Task objective =
Quote the stretch of the material from the line containing "common name: Diademed sandpiper-plover" through the end of the material, both ends included, reproducing each line without any change.

Material provided =
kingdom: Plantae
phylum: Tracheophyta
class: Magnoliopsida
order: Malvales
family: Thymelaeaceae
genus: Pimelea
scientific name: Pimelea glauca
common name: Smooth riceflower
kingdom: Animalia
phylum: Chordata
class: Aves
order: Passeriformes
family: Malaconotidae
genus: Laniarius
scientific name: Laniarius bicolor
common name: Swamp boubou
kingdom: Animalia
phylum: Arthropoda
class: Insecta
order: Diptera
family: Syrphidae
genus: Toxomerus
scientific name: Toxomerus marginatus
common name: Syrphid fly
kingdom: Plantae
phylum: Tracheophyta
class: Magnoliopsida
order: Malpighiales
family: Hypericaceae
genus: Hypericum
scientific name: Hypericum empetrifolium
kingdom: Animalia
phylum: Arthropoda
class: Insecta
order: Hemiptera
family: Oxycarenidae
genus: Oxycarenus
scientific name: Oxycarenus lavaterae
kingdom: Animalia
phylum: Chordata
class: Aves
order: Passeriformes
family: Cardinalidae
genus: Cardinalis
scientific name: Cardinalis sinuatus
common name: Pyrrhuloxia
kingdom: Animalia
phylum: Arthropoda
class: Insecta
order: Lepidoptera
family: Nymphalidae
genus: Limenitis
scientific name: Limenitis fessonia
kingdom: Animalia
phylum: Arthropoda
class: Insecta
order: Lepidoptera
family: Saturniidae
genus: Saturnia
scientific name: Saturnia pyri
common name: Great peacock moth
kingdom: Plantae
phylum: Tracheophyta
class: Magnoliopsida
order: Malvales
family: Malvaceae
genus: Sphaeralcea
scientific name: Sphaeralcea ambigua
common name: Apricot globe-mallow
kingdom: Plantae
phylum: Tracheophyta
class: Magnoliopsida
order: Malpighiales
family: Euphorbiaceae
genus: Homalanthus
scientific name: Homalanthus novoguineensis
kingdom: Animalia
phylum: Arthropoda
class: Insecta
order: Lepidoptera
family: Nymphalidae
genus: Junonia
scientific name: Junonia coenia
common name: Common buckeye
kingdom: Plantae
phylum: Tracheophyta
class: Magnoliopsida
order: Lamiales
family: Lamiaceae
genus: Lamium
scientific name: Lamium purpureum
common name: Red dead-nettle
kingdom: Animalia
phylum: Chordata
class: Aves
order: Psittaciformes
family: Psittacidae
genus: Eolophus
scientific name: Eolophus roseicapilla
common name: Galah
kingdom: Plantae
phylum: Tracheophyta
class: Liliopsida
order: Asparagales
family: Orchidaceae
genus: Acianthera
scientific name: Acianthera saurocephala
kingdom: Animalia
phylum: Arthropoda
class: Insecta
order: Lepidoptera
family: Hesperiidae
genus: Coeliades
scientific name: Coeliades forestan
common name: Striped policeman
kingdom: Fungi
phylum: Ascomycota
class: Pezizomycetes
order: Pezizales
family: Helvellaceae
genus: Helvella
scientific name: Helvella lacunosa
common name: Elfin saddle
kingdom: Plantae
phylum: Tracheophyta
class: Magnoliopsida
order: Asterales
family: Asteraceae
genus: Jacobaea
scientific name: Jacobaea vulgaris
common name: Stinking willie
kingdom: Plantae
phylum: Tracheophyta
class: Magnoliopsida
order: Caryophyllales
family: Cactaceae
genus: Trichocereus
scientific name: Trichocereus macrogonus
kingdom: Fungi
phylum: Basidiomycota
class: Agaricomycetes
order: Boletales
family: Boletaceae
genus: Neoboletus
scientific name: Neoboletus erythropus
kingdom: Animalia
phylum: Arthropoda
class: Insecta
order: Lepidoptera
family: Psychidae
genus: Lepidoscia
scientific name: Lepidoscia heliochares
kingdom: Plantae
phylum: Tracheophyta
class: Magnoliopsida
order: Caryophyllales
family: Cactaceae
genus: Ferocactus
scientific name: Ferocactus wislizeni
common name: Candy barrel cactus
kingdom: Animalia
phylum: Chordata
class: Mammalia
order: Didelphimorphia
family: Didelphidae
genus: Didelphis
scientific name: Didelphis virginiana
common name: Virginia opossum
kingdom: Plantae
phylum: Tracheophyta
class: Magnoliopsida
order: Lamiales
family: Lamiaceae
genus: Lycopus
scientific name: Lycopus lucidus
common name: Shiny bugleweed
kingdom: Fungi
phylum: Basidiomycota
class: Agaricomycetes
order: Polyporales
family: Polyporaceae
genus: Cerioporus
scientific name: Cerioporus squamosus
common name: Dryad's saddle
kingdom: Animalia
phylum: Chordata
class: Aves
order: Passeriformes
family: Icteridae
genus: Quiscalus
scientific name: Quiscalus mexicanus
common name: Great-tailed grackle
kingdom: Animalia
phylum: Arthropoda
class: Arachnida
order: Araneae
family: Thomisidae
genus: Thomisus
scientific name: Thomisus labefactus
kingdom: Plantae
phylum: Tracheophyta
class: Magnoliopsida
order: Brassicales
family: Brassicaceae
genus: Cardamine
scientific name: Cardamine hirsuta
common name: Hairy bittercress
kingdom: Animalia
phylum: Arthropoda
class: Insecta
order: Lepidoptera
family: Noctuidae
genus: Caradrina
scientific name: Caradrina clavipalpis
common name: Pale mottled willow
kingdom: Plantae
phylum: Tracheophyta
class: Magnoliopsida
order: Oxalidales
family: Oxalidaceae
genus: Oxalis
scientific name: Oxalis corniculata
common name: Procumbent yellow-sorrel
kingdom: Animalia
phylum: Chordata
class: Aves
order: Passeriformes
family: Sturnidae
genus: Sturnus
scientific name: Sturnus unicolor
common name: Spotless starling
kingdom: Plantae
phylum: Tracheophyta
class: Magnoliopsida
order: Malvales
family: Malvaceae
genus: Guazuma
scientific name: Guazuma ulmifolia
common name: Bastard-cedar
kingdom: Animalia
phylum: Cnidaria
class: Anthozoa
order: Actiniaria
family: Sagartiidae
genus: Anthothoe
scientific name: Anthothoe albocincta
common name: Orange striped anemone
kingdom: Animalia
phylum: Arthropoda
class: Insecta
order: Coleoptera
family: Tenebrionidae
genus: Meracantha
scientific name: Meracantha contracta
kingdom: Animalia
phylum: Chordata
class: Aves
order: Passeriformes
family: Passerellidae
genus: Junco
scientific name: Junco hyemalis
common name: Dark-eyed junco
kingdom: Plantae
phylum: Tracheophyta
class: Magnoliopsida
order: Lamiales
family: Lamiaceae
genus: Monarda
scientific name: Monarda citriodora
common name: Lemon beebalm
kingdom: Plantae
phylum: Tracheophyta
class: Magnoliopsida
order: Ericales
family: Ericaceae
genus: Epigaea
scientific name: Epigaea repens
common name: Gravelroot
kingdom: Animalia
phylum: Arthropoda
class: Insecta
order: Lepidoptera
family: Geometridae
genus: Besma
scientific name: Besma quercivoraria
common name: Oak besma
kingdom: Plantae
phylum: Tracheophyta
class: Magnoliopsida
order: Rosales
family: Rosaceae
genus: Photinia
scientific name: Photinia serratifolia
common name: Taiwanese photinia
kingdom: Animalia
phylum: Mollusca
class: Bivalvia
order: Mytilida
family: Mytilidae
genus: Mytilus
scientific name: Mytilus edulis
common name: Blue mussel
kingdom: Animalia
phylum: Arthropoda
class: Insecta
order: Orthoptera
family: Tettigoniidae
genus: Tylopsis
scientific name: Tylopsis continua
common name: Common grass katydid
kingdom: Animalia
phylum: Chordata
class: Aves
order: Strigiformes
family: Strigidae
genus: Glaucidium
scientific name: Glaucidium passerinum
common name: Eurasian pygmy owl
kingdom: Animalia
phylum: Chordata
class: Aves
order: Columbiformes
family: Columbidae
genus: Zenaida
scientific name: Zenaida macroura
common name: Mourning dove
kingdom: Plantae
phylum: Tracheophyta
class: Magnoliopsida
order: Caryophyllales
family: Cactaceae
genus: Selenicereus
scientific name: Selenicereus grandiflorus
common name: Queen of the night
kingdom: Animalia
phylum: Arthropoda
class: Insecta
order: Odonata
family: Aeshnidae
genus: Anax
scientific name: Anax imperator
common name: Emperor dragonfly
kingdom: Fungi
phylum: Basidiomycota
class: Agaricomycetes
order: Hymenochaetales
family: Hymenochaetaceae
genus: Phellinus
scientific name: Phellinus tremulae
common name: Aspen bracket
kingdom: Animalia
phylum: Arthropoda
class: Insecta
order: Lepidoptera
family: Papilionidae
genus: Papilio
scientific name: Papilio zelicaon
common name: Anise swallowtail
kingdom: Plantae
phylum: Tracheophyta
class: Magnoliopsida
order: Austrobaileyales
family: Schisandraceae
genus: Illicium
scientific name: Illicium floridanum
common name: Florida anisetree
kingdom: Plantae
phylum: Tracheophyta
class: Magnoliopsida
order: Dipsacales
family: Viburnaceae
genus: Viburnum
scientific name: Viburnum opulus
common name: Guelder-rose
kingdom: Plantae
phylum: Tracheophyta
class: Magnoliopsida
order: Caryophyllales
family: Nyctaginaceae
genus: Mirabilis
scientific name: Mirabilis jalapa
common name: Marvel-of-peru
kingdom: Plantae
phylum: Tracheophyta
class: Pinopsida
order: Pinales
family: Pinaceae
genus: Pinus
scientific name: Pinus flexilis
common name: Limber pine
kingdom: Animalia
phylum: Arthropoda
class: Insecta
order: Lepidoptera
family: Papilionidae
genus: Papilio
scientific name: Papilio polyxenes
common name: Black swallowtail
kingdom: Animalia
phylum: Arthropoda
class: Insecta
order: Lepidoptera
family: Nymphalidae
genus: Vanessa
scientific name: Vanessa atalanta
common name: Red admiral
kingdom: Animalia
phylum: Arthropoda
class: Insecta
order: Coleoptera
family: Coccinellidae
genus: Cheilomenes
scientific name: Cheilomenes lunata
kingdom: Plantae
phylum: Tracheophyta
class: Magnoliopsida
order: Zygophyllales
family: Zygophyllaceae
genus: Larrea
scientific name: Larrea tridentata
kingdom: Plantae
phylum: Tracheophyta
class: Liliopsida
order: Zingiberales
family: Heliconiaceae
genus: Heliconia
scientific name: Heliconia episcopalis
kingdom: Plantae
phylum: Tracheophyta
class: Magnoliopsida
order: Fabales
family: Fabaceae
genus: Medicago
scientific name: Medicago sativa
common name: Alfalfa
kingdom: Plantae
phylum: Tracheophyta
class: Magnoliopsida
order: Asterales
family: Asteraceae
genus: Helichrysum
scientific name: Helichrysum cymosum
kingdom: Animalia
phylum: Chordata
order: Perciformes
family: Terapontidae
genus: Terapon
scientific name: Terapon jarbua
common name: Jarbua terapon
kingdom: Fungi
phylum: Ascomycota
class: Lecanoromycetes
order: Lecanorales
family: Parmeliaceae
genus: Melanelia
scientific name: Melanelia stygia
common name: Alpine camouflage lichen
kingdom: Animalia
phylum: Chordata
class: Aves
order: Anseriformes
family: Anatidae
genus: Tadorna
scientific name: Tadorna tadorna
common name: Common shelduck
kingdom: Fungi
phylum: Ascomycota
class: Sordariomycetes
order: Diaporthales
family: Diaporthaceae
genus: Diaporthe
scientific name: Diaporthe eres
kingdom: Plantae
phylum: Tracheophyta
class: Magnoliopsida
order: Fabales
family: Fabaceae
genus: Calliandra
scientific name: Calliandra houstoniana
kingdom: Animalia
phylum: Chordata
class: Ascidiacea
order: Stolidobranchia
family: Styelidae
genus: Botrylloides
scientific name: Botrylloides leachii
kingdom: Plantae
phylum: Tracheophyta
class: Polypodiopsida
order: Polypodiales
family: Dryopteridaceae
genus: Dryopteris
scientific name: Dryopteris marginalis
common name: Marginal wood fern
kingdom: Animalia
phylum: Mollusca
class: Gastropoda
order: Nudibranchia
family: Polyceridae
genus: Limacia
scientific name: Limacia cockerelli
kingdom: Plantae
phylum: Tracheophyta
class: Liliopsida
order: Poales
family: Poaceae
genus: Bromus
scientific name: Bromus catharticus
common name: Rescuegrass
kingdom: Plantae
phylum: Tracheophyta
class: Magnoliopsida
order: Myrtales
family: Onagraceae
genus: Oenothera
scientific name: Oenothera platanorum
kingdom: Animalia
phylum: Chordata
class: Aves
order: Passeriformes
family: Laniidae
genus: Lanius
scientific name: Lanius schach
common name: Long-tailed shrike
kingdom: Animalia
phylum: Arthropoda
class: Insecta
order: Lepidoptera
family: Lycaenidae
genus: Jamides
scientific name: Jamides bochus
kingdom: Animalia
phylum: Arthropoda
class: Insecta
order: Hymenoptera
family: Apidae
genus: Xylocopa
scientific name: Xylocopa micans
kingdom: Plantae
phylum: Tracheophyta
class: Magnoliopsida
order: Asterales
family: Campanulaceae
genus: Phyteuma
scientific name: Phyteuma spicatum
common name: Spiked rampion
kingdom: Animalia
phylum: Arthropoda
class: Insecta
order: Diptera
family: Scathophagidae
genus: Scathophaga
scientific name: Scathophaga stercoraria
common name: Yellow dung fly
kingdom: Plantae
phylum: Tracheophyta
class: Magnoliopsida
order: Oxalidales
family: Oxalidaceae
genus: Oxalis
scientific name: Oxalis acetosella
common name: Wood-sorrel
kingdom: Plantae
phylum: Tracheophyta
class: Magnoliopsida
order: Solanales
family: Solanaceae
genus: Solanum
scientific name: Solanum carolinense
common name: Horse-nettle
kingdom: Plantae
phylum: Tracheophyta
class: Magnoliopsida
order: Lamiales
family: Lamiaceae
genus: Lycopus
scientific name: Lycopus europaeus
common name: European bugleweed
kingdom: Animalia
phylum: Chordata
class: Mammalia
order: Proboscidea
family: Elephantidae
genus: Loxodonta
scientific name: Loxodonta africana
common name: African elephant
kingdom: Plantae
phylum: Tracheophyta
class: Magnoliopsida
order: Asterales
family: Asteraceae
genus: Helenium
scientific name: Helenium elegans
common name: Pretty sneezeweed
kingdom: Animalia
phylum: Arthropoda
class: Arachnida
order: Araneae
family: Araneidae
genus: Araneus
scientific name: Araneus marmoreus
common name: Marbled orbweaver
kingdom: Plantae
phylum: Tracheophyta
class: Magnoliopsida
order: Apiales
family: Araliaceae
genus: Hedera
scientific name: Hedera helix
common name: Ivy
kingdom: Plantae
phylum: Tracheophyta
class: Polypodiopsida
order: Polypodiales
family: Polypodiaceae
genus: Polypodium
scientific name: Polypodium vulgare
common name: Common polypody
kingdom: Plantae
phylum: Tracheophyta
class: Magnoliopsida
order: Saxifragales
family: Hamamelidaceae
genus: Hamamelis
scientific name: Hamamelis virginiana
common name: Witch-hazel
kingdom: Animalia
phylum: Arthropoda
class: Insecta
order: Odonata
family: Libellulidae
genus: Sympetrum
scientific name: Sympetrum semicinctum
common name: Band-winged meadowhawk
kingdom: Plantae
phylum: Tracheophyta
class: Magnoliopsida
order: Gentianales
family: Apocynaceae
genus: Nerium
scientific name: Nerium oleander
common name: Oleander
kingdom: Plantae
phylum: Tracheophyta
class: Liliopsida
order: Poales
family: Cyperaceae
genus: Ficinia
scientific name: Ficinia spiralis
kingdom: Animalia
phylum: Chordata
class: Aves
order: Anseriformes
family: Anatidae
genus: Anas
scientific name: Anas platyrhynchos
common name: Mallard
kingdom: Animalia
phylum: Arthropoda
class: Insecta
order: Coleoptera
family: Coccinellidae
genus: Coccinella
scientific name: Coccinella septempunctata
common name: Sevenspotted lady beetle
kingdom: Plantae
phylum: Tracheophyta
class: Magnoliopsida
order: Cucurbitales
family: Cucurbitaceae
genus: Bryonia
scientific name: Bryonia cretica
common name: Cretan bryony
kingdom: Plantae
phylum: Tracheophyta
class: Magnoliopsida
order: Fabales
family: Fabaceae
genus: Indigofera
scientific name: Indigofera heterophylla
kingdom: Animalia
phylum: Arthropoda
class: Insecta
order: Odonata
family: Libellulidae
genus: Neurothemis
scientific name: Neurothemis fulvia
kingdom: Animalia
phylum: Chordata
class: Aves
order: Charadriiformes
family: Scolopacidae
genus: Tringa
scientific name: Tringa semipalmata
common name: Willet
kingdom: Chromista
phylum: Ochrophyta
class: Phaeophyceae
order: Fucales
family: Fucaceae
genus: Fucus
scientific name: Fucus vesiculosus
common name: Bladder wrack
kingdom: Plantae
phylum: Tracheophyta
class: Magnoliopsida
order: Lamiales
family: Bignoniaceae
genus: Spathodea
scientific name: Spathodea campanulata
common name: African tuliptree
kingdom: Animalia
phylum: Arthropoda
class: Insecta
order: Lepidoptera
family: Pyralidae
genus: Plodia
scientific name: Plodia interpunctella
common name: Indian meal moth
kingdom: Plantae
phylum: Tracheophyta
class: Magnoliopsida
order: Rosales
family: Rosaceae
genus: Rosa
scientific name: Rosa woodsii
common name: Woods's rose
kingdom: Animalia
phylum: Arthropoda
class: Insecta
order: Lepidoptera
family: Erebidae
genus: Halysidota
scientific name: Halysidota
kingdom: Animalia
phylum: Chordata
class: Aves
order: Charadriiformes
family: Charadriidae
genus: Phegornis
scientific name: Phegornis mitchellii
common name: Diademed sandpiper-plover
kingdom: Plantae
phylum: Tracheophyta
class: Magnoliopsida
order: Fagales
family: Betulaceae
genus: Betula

Written solution =
common name: Diademed sandpiper-plover
kingdom: Plantae
phylum: Tracheophyta
class: Magnoliopsida
order: Fagales
family: Betulaceae
genus: Betula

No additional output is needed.